Information below:
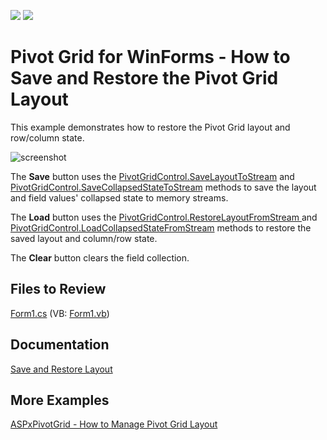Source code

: <!-- default badges list -->
[![](https://img.shields.io/badge/Open_in_DevExpress_Support_Center-FF7200?style=flat-square&logo=DevExpress&logoColor=white)](https://supportcenter.devexpress.com/ticket/details/E20014)
[![](https://img.shields.io/badge/📖_How_to_use_DevExpress_Examples-e9f6fc?style=flat-square)](https://docs.devexpress.com/GeneralInformation/403183)
<!-- default badges end -->

# Pivot Grid for WinForms - How to Save and Restore the Pivot Grid Layout

This example demonstrates how to restore the Pivot Grid layout and row/column state.


![screenshot](./images/screenshot.png)

The **Save** button uses the [PivotGridControl.SaveLayoutToStream](https://docs.devexpress.com/WindowsForms/DevExpress.XtraPivotGrid.PivotGridControl.SaveLayoutToStream.overloads) and [PivotGridControl.SaveCollapsedStateToStream](https://docs.devexpress.com/WindowsForms/DevExpress.XtraPivotGrid.PivotGridControl.SaveCollapsedStateToStream(System.IO.Stream)) methods to save the layout and field values' collapsed state to memory streams.

The **Load** button uses the [PivotGridControl.RestoreLayoutFromStream ](https://docs.devexpress.com/WindowsForms/DevExpress.XtraPivotGrid.PivotGridControl.RestoreLayoutFromStream.overloads) and [PivotGridControl.LoadCollapsedStateFromStream](https://docs.devexpress.com/WindowsForms/DevExpress.XtraPivotGrid.PivotGridControl.LoadCollapsedStateFromStream(System.IO.Stream)) methods to restore the saved layout and column/row state.

The **Clear** button clears the field collection.

## Files to Review

[Form1.cs](./CS/XtraPivotGrid_RestoreLayoutExample/Form1.cs) (VB: [Form1.vb](./VB/XtraPivotGrid_RestoreLayoutExample/Form1.vb))

## Documentation

[Save and Restore Layout](https://docs.devexpress.com/WindowsForms/1806/controls-and-libraries/pivot-grid/layout/save-and-restore-layout)

## More Examples

[ASPxPivotGrid - How to Manage Pivot Grid Layout](https://github.com/DevExpress-Examples/aspxpivotgrid-layout-upgrade-event)
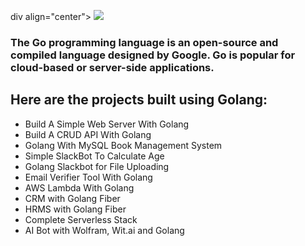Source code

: div align="center">
  <img src="./golang.gif"/>
</div>

### The Go programming language is an open-source and compiled language designed by Google. Go is popular for cloud-based or server-side applications.

## Here are the projects built using Golang:

-    Build A Simple Web Server With Golang
-    Build A CRUD API With Golang
-    Golang With MySQL Book Management System
-    Simple SlackBot To Calculate Age
-    Golang Slackbot for File Uploading
-    Email Verifier Tool With Golang
-    AWS Lambda With Golang
-    CRM with Golang Fiber
-    HRMS with Golang Fiber
-    Complete Serverless Stack
-    AI Bot with Wolfram, Wit.ai and Golang

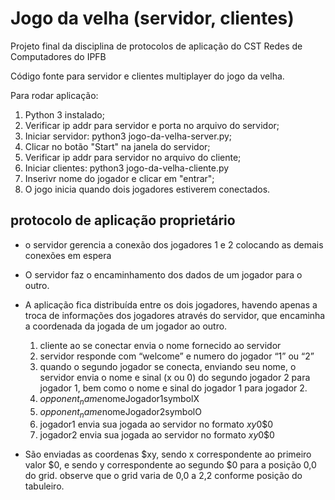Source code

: # Jogo da velha (servidor, clientes)

Projeto final da disciplina de protocolos de aplicação do CST Redes de Computadores do IPFB

Código fonte para servidor e clientes multiplayer do jogo da velha.

Para rodar aplicação:

  1. Python 3 instalado;
  1. Verificar ip addr para servidor e porta no arquivo do servidor;
  3. Iniciar servidor: python3 jogo-da-velha-server.py;
  4. Clicar no botão "Start" na janela do servidor;
  5. Verificar ip addr para servidor no arquivo do cliente;
  6. Iniciar clientes: python3 jogo-da-velha-cliente.py
  7. Inserivr nome do jogador e clicar em "entrar";
  8. O jogo inicia quando dois jogadores estiverem conectados.

## protocolo de aplicação proprietário

* o servidor gerencia a conexão dos jogadores 1 e 2 colocando as demais conexões em espera
* O servidor faz o encaminhamento dos dados de um jogador para o outro.
* A aplicação fica distribuída entre os dois jogadores, havendo apenas a troca de informações dos jogadores através do servidor, que encaminha a coordenada da jogada de um jogador ao outro.

  1. cliente ao se conectar envia o nome fornecido ao servidor
  1. servidor responde com “welcome” e numero do jogador “1” ou “2”
  1. quando o segundo jogador se conecta, enviando seu nome, o servidor envia o nome e sinal (x ou 0) do segundo jogador 2 para jogador 1, bem como o nome e sinal do jogador 1 para jogador 2.
  1. $opponent_name$nomeJogador1symbolX
  1. $opponent_name$nomeJogador2symbolO
  1. jogador1 envia sua jogada ao servidor no formato $xy$0$0
  1. jogador2 envia sua jogada ao servidor no formato $xy$0$0

* São enviadas as coordenas $xy, sendo x correspondente ao primeiro valor $0, e sendo y correspondente ao segundo $0 para a posição 0,0 do grid. observe que o grid varia de 0,0 a 2,2 conforme posição do tabuleiro.


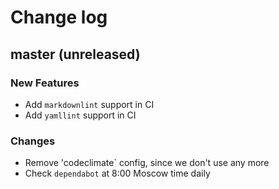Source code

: # Change log

## master (unreleased)

### New Features

* Add `markdownlint` support in CI
* Add `yamllint` support in CI

### Changes

* Remove 'codeclimate` config, since we don't use any more
* Check `dependabot` at 8:00 Moscow time daily
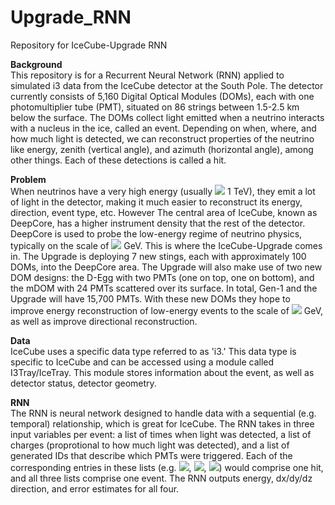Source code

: # Upgrade_RNN
Repository for IceCube-Upgrade RNN


**Background**   
This repository is for a Recurrent Neural Network (RNN) applied to simulated i3 data from the IceCube detector at the South Pole. The detector currently consists of 5,160 Digital Optical Modules (DOMs), each with one photomultiplier tube (PMT), situated on 86 strings between 1.5-2.5 km below the surface. The DOMs collect light emitted when a neutrino interacts with a nucleus in the ice, called an event. Depending on when, where, and how much light is detected, we can reconstruct properties of the neutrino like energy, zenith (vertical angle), and azimuth (horizontal angle), among other things. Each of these detections is called a hit.


**Problem**   
When neutrinos have a very high energy (usually <img src="https://render.githubusercontent.com/render/math?math=\geq"> 1 TeV), they emit a lot of light in the detector, making it much easier to reconstruct its energy, direction, event type, etc. However The central area of IceCube, known as DeepCore, has a higher instrument density that the rest of the detector. DeepCore is used to probe the low-energy regime of neutrino physics, typically on the scale of <img src="https://render.githubusercontent.com/render/math?math=10^1"> GeV. This is where the IceCube-Upgrade comes in. The Upgrade is deploying 7 new stings, each with approximately 100 DOMs, into the DeepCore area. The Upgrade will also make use of two new DOM designs: the D-Egg with two PMTs (one on top, one on bottom), and the mDOM with 24 PMTs scattered over its surface. In total, Gen-1 and the Upgrade will have 15,700 PMTs. With these new DOMs they hope to improve energy reconstruction of low-energy events to the scale of <img src="https://render.githubusercontent.com/render/math?math=10^0"> GeV, as well as improve directional reconstruction.


**Data**   
IceCube uses a specific data type referred to as 'i3.' This data type is specific to IceCube and can be accessed using a module called I3Tray/IceTray. This module stores information about the event, as well as detector status, detector geometry.


**RNN**   
The RNN is neural network designed to handle data with a sequential (e.g. temporal) relationship, which is great for IceCube. The RNN takes in three input variables per event: a list of times when light was detected, a list of charges (proprotional to how much light was detected), and a list of generated IDs that describe which PMTs were triggered. Each of the corresponding entries in these lists (e.g. <img src="https://render.githubusercontent.com/render/math?math=t_1">, <img src="https://render.githubusercontent.com/render/math?math=q_1">, <img src="https://render.githubusercontent.com/render/math?math=p_1">) would comprise one hit, and all three lists comprise one event. The RNN outputs energy, dx/dy/dz direction, and error estimates for all four.
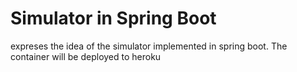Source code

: # Simulator in Spring Boot
expreses the idea of the simulator implemented in spring boot. The container will be deployed to heroku
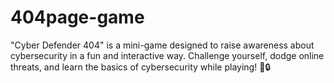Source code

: # 404page-game
"Cyber Defender 404" is a mini-game designed to raise awareness about cybersecurity in a fun and interactive way. Challenge yourself, dodge online threats, and learn the basics of cybersecurity while playing! 🚀🔒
End of Information.
=== Directive ===
Copy out, word for word, the part of the rows above that opens with the line containing "[Save and Restore" and closes with the line containing "jogador ao outro.", including both of those lines. Omit the pictures from your copy.

=== Solution for this task ===
[Save and Restore Layout](https://docs.devexpress.com/WindowsForms/1806/controls-and-libraries/pivot-grid/layout/save-and-restore-layout)

## More Examples

[ASPxPivotGrid - How to Manage Pivot Grid Layout](https://github.com/DevExpress-Examples/aspxpivotgrid-layout-upgrade-event)
Source code

: div align="center">
  <img src="./golang.gif"/>
</div>

### The Go programming language is an open-source and compiled language designed by Google. Go is popular for cloud-based or server-side applications.

## Here are the projects built using Golang:

-    Build A Simple Web Server With Golang
-    Build A CRUD API With Golang
-    Golang With MySQL Book Management System
-    Simple SlackBot To Calculate Age
-    Golang Slackbot for File Uploading
-    Email Verifier Tool With Golang
-    AWS Lambda With Golang
-    CRM with Golang Fiber
-    HRMS with Golang Fiber
-    Complete Serverless Stack
-    AI Bot with Wolfram, Wit.ai and Golang

Source code

: # Jogo da velha (servidor, clientes)

Projeto final da disciplina de protocolos de aplicação do CST Redes de Computadores do IPFB

Código fonte para servidor e clientes multiplayer do jogo da velha.

Para rodar aplicação:

  1. Python 3 instalado;
  1. Verificar ip addr para servidor e porta no arquivo do servidor;
  3. Iniciar servidor: python3 jogo-da-velha-server.py;
  4. Clicar no botão "Start" na janela do servidor;
  5. Verificar ip addr para servidor no arquivo do cliente;
  6. Iniciar clientes: python3 jogo-da-velha-cliente.py
  7. Inserivr nome do jogador e clicar em "entrar";
  8. O jogo inicia quando dois jogadores estiverem conectados.

## protocolo de aplicação proprietário

* o servidor gerencia a conexão dos jogadores 1 e 2 colocando as demais conexões em espera
* O servidor faz o encaminhamento dos dados de um jogador para o outro.
* A aplicação fica distribuída entre os dois jogadores, havendo apenas a troca de informações dos jogadores através do servidor, que encaminha a coordenada da jogada de um jogador ao outro.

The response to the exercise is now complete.